Once you reach the line containing "middle dip: (181, 226)" in the entries below, write out that line and each one after it down to the line containing "ring pip: (239, 183)", exactly and with nothing added.

[Dataset items]
::::::
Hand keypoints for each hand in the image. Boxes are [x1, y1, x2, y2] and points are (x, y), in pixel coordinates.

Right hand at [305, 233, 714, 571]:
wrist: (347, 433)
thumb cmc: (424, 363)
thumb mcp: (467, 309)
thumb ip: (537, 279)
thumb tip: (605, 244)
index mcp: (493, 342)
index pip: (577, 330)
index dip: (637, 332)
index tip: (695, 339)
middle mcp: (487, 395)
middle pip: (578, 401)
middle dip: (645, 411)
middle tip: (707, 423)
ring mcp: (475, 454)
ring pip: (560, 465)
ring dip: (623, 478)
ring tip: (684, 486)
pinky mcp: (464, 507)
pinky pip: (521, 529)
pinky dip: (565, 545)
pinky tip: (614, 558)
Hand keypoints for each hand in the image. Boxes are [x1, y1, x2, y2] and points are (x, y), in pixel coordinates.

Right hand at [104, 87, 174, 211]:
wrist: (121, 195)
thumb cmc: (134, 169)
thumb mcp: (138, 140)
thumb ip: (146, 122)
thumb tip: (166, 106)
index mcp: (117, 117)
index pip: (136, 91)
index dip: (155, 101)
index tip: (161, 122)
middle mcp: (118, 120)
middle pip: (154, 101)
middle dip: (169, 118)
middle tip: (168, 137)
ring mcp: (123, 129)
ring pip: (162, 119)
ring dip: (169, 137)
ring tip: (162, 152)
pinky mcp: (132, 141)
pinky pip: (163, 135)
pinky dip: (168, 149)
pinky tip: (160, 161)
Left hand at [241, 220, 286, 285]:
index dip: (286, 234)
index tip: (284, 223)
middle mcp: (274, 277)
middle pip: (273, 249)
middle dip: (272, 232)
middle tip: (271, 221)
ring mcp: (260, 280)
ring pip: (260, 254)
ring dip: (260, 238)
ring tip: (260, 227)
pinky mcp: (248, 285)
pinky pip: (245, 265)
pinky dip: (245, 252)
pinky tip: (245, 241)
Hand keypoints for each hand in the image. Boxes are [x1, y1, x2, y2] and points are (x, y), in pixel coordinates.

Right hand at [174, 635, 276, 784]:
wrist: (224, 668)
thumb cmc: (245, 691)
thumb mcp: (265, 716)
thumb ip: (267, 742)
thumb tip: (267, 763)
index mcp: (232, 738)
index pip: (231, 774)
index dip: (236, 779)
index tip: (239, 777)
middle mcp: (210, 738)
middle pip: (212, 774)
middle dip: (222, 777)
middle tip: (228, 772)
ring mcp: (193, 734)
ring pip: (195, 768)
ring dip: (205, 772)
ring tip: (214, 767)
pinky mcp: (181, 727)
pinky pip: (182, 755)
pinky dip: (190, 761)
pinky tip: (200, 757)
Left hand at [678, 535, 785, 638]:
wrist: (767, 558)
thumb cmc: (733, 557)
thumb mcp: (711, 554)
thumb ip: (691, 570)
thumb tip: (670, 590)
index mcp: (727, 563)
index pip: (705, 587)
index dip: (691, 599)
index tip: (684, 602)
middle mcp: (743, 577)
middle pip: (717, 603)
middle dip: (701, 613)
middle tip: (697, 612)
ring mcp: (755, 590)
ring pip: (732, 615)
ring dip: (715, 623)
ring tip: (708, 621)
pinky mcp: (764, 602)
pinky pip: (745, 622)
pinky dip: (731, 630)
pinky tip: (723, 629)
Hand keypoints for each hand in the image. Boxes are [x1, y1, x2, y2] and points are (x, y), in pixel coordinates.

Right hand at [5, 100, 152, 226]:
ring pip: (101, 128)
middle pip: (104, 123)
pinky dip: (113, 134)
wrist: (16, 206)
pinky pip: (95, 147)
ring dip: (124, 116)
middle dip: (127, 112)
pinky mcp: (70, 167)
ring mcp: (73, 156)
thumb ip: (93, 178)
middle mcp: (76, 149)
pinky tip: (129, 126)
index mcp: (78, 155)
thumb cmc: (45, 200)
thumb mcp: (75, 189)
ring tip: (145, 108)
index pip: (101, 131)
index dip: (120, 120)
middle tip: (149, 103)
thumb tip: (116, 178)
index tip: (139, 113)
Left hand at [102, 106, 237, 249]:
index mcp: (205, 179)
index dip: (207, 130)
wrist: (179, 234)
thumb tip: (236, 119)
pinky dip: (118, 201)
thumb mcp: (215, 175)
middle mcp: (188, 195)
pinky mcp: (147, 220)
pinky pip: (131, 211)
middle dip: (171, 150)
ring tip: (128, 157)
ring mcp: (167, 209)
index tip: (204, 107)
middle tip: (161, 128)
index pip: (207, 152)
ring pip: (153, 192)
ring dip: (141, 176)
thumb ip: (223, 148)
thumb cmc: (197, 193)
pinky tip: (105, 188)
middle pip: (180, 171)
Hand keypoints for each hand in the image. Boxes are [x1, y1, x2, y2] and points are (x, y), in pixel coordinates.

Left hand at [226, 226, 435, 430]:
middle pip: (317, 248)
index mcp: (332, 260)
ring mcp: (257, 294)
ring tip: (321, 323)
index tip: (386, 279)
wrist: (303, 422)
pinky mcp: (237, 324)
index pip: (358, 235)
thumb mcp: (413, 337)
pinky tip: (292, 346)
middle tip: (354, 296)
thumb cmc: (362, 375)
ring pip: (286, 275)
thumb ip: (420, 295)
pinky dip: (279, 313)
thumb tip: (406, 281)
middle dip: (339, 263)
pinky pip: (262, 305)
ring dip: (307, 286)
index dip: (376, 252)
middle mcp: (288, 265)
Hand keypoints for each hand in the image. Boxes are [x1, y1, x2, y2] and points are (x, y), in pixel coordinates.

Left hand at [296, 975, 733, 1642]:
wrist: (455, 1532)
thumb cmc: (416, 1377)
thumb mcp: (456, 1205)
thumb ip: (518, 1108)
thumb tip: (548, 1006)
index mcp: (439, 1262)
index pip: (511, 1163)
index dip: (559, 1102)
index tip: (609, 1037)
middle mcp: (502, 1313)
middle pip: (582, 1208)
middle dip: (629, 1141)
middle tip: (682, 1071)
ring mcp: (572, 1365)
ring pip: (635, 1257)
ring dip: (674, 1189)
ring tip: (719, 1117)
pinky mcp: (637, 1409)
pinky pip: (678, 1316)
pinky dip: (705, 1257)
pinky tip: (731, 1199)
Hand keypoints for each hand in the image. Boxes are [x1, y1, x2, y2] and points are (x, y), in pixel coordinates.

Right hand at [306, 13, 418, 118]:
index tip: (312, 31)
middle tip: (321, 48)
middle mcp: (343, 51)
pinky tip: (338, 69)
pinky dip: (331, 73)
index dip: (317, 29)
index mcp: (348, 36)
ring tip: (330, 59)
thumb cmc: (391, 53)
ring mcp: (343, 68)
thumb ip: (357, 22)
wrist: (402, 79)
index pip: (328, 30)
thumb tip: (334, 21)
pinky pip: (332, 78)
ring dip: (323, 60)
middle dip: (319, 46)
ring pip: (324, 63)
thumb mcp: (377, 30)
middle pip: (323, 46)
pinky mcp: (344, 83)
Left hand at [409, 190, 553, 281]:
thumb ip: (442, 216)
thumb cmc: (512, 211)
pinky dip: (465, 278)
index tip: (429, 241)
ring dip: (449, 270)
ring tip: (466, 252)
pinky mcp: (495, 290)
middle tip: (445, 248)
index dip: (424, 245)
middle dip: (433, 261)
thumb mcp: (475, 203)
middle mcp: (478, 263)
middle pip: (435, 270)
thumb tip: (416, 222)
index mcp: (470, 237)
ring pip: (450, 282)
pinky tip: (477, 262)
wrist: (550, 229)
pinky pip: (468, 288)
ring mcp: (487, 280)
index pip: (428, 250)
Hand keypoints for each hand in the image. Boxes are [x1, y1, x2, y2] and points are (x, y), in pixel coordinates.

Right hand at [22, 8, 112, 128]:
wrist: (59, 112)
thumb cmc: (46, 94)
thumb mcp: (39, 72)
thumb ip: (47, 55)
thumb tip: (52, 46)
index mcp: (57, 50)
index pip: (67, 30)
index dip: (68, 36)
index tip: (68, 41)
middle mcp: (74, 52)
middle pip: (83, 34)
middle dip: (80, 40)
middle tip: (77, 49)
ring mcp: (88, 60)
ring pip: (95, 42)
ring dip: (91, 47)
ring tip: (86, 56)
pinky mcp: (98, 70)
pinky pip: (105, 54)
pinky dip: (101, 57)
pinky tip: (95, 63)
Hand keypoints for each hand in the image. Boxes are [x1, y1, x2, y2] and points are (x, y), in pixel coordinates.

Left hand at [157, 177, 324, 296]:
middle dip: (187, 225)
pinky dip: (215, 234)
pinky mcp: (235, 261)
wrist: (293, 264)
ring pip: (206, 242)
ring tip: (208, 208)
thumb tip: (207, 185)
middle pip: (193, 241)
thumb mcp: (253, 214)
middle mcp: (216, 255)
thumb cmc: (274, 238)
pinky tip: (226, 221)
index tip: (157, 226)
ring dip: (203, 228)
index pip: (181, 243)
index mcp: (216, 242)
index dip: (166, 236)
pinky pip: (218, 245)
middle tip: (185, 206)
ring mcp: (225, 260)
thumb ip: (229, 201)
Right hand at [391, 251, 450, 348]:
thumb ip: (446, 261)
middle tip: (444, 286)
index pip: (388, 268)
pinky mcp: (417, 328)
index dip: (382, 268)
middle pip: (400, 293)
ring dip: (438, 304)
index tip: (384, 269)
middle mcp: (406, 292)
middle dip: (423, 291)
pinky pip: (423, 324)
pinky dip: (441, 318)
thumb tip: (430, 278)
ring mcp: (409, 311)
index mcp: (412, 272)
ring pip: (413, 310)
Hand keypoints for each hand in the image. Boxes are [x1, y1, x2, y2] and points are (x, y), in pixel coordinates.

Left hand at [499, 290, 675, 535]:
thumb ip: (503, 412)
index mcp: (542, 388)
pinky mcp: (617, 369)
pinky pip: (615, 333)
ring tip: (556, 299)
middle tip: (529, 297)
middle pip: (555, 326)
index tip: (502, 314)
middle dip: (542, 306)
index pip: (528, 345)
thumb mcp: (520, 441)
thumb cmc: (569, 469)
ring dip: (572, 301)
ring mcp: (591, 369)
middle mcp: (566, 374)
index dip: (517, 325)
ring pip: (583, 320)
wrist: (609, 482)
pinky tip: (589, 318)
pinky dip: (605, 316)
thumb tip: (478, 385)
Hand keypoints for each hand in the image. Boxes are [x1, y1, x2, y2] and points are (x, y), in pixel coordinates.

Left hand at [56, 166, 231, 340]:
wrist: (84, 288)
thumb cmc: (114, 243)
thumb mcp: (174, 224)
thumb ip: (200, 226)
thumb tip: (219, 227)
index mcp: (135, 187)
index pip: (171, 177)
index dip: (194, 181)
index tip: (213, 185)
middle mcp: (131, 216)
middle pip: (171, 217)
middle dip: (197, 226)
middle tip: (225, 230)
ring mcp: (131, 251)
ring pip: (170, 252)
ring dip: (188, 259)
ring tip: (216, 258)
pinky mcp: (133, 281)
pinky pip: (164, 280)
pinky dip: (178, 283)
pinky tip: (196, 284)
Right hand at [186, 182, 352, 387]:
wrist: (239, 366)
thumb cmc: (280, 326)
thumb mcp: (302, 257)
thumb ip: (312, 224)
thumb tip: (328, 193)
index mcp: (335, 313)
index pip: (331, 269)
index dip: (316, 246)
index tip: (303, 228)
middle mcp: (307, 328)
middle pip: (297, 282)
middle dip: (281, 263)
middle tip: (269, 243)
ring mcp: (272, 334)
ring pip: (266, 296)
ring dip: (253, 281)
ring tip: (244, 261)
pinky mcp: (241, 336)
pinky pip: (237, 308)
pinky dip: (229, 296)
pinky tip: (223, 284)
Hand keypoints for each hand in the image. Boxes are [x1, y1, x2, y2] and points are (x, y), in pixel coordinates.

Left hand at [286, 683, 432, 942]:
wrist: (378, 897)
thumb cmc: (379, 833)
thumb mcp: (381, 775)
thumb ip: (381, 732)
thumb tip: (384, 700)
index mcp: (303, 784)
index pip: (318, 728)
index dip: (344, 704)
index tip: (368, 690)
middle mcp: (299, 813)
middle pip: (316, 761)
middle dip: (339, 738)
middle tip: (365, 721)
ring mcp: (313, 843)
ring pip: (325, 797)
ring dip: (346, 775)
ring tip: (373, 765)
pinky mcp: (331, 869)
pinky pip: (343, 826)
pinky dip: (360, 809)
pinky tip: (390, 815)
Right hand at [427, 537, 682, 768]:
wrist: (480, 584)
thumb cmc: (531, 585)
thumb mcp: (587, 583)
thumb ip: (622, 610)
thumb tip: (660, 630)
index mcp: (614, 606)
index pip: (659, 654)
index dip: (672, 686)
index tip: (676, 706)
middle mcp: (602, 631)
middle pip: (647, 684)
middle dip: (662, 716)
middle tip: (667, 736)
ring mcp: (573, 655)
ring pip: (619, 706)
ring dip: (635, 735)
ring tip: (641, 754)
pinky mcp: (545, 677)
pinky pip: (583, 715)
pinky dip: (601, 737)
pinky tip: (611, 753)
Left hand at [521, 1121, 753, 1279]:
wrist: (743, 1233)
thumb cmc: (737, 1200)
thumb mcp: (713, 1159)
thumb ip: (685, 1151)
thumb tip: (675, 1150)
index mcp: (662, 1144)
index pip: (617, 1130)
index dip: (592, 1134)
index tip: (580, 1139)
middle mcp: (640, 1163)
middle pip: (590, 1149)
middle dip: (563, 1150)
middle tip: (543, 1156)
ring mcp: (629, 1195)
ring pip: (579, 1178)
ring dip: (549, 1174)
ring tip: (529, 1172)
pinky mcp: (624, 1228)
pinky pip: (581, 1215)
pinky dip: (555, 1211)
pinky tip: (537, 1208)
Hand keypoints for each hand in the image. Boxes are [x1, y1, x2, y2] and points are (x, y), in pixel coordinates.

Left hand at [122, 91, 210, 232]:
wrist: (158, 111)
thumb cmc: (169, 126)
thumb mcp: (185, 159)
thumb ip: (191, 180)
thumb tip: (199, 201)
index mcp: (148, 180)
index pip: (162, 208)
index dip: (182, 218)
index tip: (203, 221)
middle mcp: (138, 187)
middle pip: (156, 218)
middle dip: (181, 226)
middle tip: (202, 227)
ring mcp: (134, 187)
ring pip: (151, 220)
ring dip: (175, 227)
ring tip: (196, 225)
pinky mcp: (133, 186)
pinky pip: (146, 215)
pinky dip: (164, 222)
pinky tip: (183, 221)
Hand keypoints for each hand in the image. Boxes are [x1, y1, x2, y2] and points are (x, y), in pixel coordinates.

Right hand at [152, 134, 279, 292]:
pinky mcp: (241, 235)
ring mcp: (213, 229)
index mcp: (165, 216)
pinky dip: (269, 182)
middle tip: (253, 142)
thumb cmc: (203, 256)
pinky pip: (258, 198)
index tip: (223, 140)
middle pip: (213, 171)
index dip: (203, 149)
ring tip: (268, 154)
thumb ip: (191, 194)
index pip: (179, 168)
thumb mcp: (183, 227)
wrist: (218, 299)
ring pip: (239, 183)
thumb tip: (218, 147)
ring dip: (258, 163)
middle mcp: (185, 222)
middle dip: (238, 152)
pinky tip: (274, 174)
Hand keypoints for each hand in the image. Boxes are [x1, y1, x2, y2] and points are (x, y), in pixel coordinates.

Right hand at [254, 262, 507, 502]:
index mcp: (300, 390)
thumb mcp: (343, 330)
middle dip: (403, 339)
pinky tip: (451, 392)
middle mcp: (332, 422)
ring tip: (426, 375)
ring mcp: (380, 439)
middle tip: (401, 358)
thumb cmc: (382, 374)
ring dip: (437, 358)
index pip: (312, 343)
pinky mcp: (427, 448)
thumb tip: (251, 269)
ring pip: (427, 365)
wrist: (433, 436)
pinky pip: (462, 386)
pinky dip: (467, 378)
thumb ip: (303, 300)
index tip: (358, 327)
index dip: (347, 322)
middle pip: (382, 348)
::::::
= Exercise response =
middle dip: (181, 226)
middle tip: (202, 227)
ring mcp: (134, 187)
ring pip: (151, 220)
ring dip: (175, 227)
ring tip: (196, 225)
pinky mcp: (133, 186)
pinky pip: (146, 215)
pinky dip: (164, 222)
pinky tip: (183, 221)
Hand keypoints for each hand in the image. Boxes are [x1, y1, x2, y2] and points are (x, y), in pixel coordinates.

Right hand at [152, 134, 279, 292]:
pinky mcp: (241, 235)
ring mcp: (213, 229)
index mcp: (165, 216)
pinky dip: (269, 182)
middle tip: (253, 142)
thumb cmc: (203, 256)
pinky pip: (258, 198)
index tip: (223, 140)
middle pip: (213, 171)
index dip: (203, 149)
ring tip: (268, 154)
thumb ip: (191, 194)
index pip: (179, 168)
thumb mcp: (183, 227)
wrist: (218, 299)
ring pip: (239, 183)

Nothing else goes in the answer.